This week Microsoft announced that it will be extending Active Directory on the Azure cloud. This is a major selling point for Microsoft Azure.
Azure Active Directory has been around for about a year now. It enables organisations to create large Active Directories (up to around 500,000 users), providing a Single Sign On (SSO) solution based on an enterprise-level Identity Management standard. Azure Active Directory extends a company’s existing Active Directory to offer a single login across applications, for free.
The new Premium offering, now in preview (i.e. beta) phase, supports unlimited users, two factor authentication (including phone calls and text messages), to provide a Single Sign On solution across Azure applications, even non-Microsoft ones. If an organisation creates a custom app on Azure, they can add Active Directory as their own branded SSO system, competing with the likes of Facebook Connect, Twitter, and so on.
Organisations have been requesting these types of systems for a while. At Endava we build and host customers’ websites which have millions of users. Identity Management (IM) systems are usually licensed on a per-user basis, which is unaffordable for clients who offer free user accounts, so in the past we’ve usually built custom solutions for IM. Windows Azure Active Directory Premium offers this as a cloud based Identity Management system on a monthly cost rather than per user.

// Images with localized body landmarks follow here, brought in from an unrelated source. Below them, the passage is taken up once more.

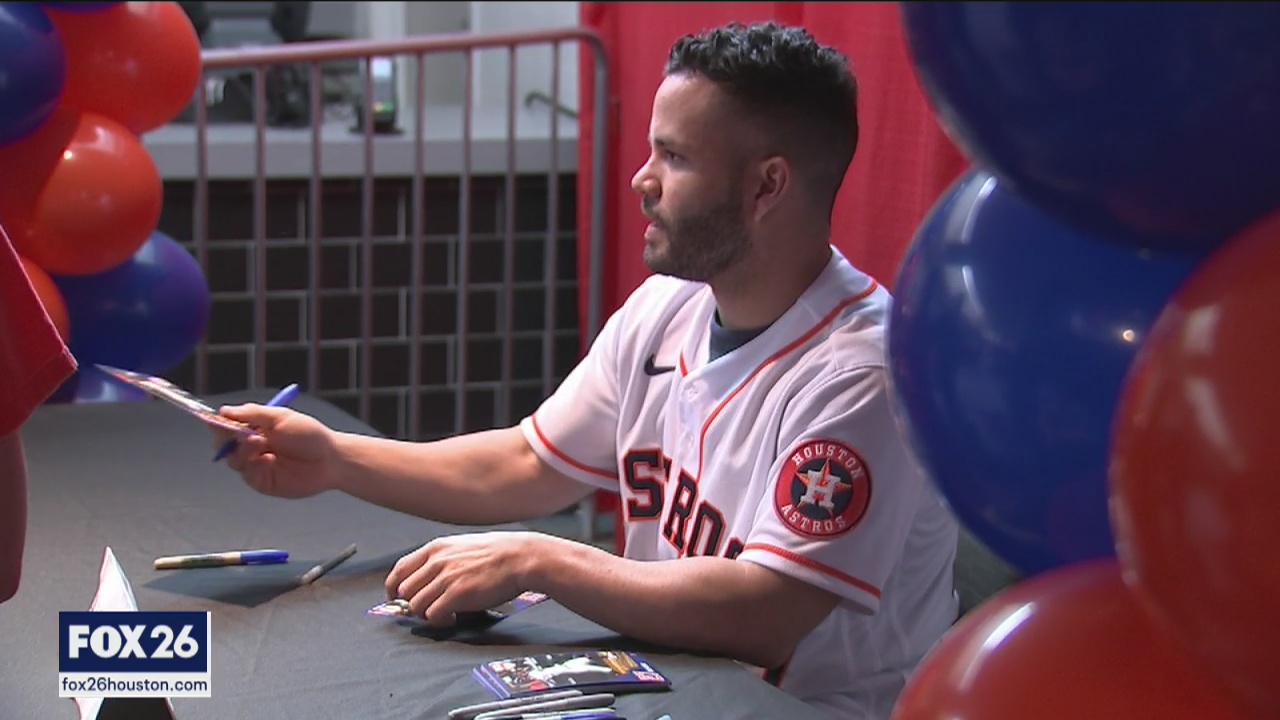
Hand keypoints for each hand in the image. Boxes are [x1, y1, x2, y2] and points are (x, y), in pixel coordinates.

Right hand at [212, 404, 339, 498]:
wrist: (330, 459)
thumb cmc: (309, 435)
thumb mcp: (281, 417)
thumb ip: (252, 414)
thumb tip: (223, 411)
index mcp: (255, 427)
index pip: (227, 425)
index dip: (218, 424)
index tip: (215, 421)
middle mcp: (252, 446)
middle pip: (224, 444)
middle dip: (227, 439)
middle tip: (241, 435)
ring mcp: (256, 465)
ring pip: (233, 460)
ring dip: (242, 451)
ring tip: (260, 444)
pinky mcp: (263, 482)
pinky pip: (247, 475)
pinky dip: (254, 466)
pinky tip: (270, 460)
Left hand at [385, 531, 547, 626]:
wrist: (521, 558)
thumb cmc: (499, 553)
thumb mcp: (463, 546)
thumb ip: (443, 558)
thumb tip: (428, 577)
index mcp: (436, 548)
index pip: (400, 569)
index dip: (394, 587)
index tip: (397, 598)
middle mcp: (436, 561)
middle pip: (404, 591)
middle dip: (413, 604)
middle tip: (428, 609)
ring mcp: (445, 578)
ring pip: (416, 605)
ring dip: (427, 614)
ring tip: (444, 614)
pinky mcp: (456, 595)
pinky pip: (433, 616)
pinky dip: (439, 621)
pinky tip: (453, 618)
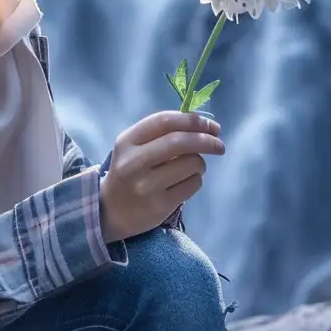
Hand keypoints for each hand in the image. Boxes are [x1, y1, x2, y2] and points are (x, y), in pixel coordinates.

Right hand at [100, 111, 225, 242]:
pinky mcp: (160, 205)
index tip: (211, 126)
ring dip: (200, 163)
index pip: (165, 121)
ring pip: (191, 164)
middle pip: (180, 142)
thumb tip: (203, 124)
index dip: (193, 120)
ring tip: (193, 167)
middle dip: (207, 140)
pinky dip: (197, 180)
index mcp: (127, 141)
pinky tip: (186, 182)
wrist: (110, 211)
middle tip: (219, 145)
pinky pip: (193, 184)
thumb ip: (162, 133)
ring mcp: (146, 185)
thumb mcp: (134, 147)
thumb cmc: (130, 171)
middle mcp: (134, 162)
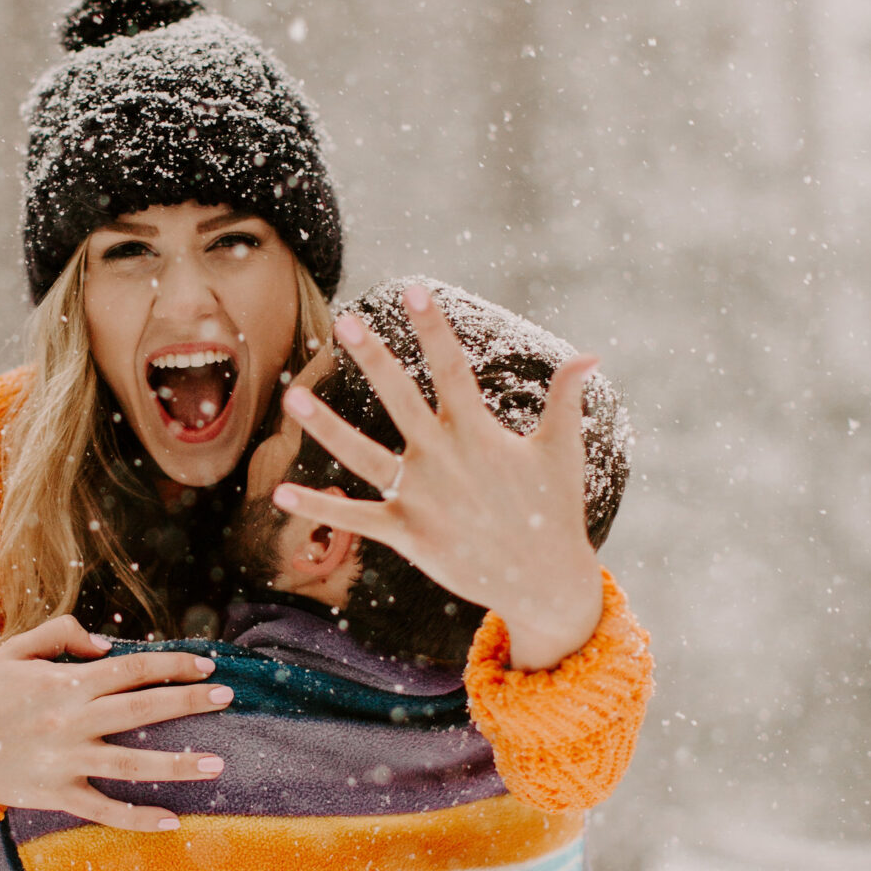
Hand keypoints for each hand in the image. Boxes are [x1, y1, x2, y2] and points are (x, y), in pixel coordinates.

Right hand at [0, 616, 232, 830]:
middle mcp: (71, 721)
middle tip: (228, 696)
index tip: (206, 663)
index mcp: (66, 683)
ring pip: (132, 764)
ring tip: (218, 763)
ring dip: (178, 764)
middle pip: (143, 710)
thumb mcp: (15, 650)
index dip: (173, 663)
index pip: (133, 668)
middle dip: (189, 702)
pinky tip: (171, 820)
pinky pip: (103, 810)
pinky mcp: (54, 795)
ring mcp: (64, 762)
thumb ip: (62, 635)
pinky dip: (137, 817)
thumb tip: (108, 646)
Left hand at [273, 287, 604, 670]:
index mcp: (479, 433)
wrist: (544, 580)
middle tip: (347, 321)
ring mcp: (421, 497)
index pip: (452, 368)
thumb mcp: (561, 450)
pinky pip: (355, 518)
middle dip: (374, 358)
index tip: (413, 290)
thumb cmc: (554, 510)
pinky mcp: (407, 535)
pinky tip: (281, 492)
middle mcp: (444, 459)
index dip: (433, 328)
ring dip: (326, 428)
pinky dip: (319, 508)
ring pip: (364, 455)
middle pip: (401, 399)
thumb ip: (566, 399)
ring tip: (293, 398)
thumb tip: (590, 354)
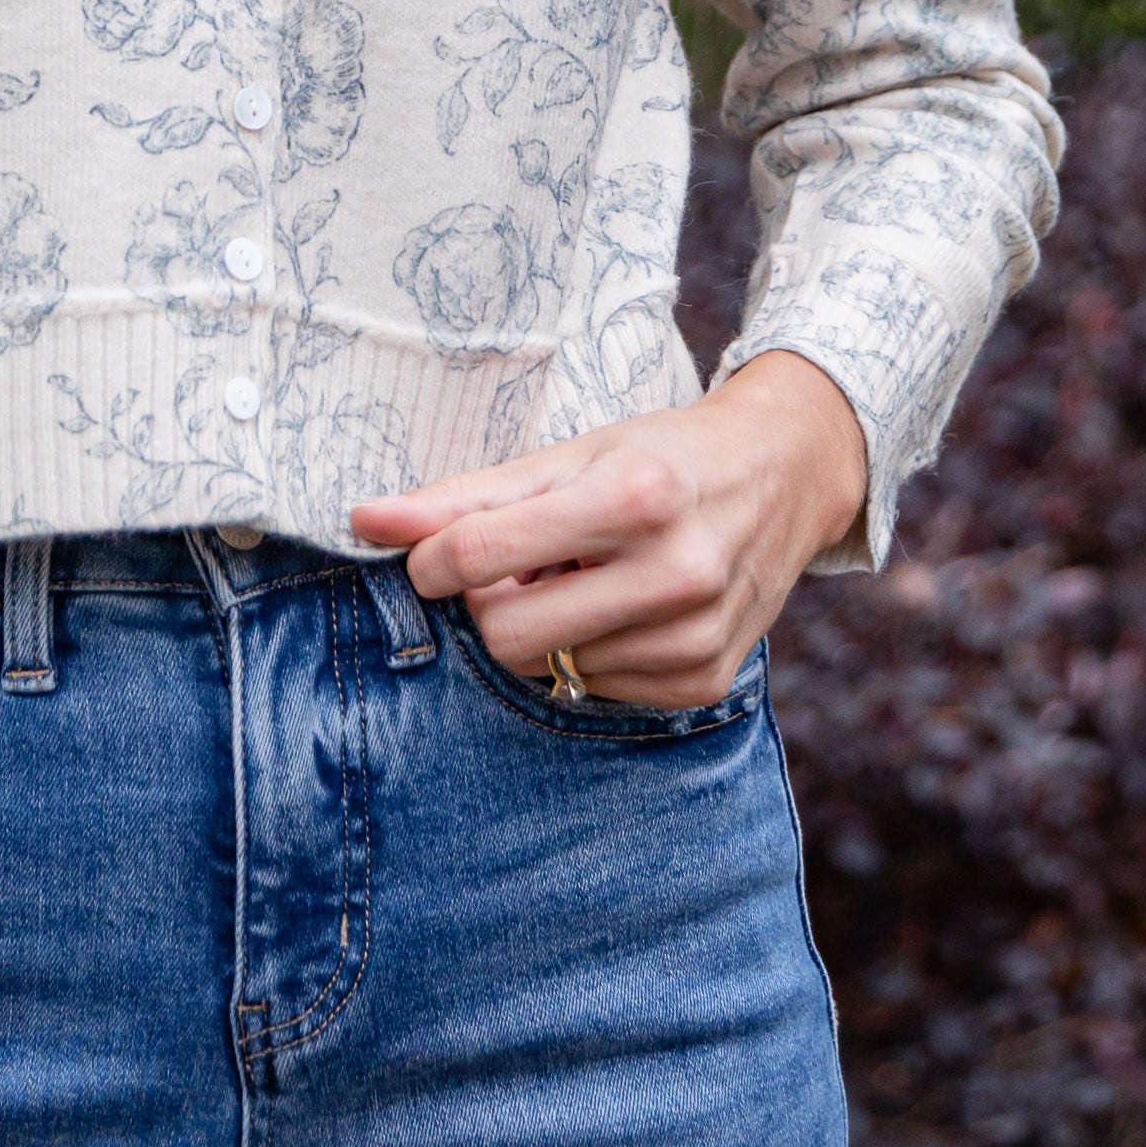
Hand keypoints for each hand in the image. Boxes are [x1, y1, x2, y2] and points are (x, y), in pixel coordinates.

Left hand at [348, 349, 866, 706]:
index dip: (432, 562)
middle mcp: (675, 572)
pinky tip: (624, 608)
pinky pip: (594, 689)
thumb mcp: (566, 457)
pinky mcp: (704, 680)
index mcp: (632, 498)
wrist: (782, 474)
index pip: (482, 556)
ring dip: (547, 625)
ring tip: (591, 576)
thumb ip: (464, 497)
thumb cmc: (659, 457)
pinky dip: (591, 651)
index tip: (431, 557)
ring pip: (547, 666)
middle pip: (505, 633)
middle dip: (492, 602)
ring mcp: (695, 636)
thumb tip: (363, 522)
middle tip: (525, 565)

Many IT professionals predict public cloud offerings as the end of private data centres. Other IT professionals think that public cloud is fine for consumer apps, not enterprise level. I believe it depends on what the enterprise is trying to do that makes public cloud an option or not.
Azure Active Directory, especially the Premium offering, significantly strengthens Microsoft’s public cloud offering for the enterprise and provides an affordable IM solution for all websites.